Did you always know that you wanted to get involved in film scores? How did you make your start in the composing world?

I started playing piano when I was really young, and when I was about 14 I got hooked on music and I just knew that that was going to be my path.

What was your big break?

I was working as a pianist and synth player and was writing some demos for scoring. I sent a cassette to one of the busiest TV writers at the time and he hired me at a really young age. He had an orchestra and he hired me to write for him and do some orchestration.

He started me with very hybrid cues and then one week there was this massive orchestral piece for a network show, and I was like, ‘are you sure you want me to do this one’? And he said, ‘well, if you’ve got any balls you’ll do it’!

It was a big challenge. I went back to my bedroom studio, figured it out and it turned out okay. It gave me a lot of confidence – it lit a flame in me.

Another break came as a player. I was in the Arsenio Hall Show house band, playing five days a week and I had a computer running sequencing software and synths. We actually ran the theme of the show every night from my computer. I did that for six years and I got to play with all of my heroes growing up.

You never knew what would happen from one night to the next. One night we had Stevie Wonder and Whitney Houston in the wings, and I started playing Superstition and they just came out, started singing and we had this spontaneous jam. It was a real pinch yourself moment!

Tell us about the production and arrangement for the James Bond trailer you worked on?

When the franchise was coming back with Pierce Brosnan, MGM said they wanted us [Parodi and her husband/musical partner Jeff Eden Fair] to take a crack at doing something new with it. We had a layered, textured beginning, which was all guitar loops – that was a time when guitar loops weren’t something people were doing very much.

We wanted it to have a trip hop feel at the beginning, then we went into the theme in a more rock way. It turned into a really popular theme and they used it in four of their trailers and advertising for Goldeneye, Die Another Day, The World Is Not Enough, Tomorrow Never Dies and a ton of other projects as well.

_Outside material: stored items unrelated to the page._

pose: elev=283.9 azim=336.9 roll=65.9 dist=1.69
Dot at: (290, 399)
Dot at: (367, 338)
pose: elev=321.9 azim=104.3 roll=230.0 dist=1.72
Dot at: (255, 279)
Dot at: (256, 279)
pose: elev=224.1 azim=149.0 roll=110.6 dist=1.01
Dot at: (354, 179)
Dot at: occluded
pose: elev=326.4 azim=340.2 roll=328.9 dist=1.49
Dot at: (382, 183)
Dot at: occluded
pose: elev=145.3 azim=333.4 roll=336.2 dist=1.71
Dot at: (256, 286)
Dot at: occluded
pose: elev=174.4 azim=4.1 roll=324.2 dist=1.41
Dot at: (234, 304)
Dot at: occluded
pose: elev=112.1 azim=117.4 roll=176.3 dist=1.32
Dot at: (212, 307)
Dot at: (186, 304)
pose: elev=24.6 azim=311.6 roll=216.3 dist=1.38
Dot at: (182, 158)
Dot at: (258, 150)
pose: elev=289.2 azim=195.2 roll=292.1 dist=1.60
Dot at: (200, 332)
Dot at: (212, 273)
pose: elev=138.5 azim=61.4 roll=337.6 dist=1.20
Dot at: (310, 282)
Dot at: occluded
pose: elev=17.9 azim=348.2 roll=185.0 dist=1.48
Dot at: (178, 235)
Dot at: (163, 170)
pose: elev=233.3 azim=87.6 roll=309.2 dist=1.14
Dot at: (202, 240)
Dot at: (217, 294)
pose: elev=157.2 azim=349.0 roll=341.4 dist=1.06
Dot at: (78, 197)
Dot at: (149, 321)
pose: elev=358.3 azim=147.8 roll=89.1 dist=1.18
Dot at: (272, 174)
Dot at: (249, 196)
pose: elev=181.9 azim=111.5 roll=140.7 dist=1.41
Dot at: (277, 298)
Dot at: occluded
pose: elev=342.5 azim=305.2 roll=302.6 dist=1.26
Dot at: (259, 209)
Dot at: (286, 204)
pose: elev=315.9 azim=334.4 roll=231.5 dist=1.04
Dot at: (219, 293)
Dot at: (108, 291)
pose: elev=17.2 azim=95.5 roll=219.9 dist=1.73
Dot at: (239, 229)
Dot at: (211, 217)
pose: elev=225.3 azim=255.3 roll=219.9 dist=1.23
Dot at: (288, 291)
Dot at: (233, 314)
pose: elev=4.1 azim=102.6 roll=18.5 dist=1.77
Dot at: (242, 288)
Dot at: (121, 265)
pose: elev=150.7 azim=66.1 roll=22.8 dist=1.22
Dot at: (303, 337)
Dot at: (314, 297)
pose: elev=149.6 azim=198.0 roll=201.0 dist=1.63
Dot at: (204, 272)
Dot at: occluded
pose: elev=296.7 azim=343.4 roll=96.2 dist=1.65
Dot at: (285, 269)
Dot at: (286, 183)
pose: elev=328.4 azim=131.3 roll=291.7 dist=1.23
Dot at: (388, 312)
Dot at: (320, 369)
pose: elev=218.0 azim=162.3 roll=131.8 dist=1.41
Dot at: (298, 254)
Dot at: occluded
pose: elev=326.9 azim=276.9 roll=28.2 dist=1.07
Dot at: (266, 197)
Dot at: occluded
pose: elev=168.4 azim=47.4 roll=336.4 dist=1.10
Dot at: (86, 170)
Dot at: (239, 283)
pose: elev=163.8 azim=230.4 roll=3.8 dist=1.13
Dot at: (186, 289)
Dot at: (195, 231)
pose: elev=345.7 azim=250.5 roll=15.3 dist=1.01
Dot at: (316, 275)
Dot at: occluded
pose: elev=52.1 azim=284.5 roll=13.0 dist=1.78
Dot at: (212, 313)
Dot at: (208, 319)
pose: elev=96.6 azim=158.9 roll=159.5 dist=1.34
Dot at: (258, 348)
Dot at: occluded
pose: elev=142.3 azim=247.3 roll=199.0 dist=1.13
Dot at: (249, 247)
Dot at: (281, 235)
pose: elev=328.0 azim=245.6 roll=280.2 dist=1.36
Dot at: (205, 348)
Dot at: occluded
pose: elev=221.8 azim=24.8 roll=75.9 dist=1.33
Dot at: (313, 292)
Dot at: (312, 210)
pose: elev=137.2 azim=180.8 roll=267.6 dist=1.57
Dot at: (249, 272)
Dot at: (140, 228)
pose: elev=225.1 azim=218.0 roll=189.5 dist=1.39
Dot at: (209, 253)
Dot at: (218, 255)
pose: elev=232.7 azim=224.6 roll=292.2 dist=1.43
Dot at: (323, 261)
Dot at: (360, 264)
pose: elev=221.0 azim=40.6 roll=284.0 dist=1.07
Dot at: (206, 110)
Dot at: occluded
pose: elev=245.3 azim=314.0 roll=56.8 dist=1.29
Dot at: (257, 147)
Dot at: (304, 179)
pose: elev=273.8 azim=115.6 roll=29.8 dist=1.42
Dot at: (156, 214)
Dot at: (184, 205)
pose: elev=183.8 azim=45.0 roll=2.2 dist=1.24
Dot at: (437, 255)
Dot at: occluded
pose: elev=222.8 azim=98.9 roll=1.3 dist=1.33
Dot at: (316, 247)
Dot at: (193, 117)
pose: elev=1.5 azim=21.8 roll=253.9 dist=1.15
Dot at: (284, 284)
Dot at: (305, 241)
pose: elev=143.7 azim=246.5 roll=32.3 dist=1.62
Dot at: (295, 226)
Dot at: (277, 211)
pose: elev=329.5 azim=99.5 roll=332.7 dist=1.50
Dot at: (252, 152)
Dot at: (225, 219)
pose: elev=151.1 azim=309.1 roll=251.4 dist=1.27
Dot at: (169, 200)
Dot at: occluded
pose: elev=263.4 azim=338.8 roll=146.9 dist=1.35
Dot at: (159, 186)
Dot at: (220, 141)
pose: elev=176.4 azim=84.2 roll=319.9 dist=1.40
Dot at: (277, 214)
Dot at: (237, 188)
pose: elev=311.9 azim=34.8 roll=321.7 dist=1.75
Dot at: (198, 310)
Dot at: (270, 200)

You served as president of the Alliance for Women Film Composers for two years, and remain on the board. What did you do in that role and why is that work so important?

The Alliance has been in existence from 2014. There were just 10 of us at the first meeting. A study had just come out that found that women scored 2% of the top 250 top grossing films. All of us had been working in our studios and having successful careers and we just thought, ‘how can this be’?

So, it was thought that having a directory where women could sign up and show their credits might be a way to get women in one place, so if someone was looking for a composer they could look there. None of us thought of ourselves as ‘women composers’, we are just composers. But there is this disparity and we wanted to change that.

Tell us about your tech set up? We understand you’ve been using Steinberg’s Cubase from as far back as the ‘90s?

I’ve been using it for so long I think of it as an extension of me. It’s like I download my brain into it! It’s a very intuitive programme. I love the tempo mapping feature, where I can just edit what I do together and then tempo map it. That makes the music breathe more.

Often, I will just put it in record and play on the piano and cut those together. That’s my basic workflow. Being able to record MIDI performances after you’ve played them is also really fantastic. I also love how Cubase sounds and I feel like it’s really developed into a very stable and mature programme.

One of the many things I love about it is the Render In Place feature, because rather than having to load up and figure out what sound palette I’m going to use, everything is loaded up as instrument tracks and then they are disabled and hidden, and then I can just search for them and put a palette together.

I’ve never used another DAW. I love the way it sounds; it has an air or a breath to it, and when putting organic instruments in it I feel like it really captures the essence of them.

There are so many cool things you can do with it, but the sound of it and the intuitive workflow are my favourite things. It allows you to do the impossible.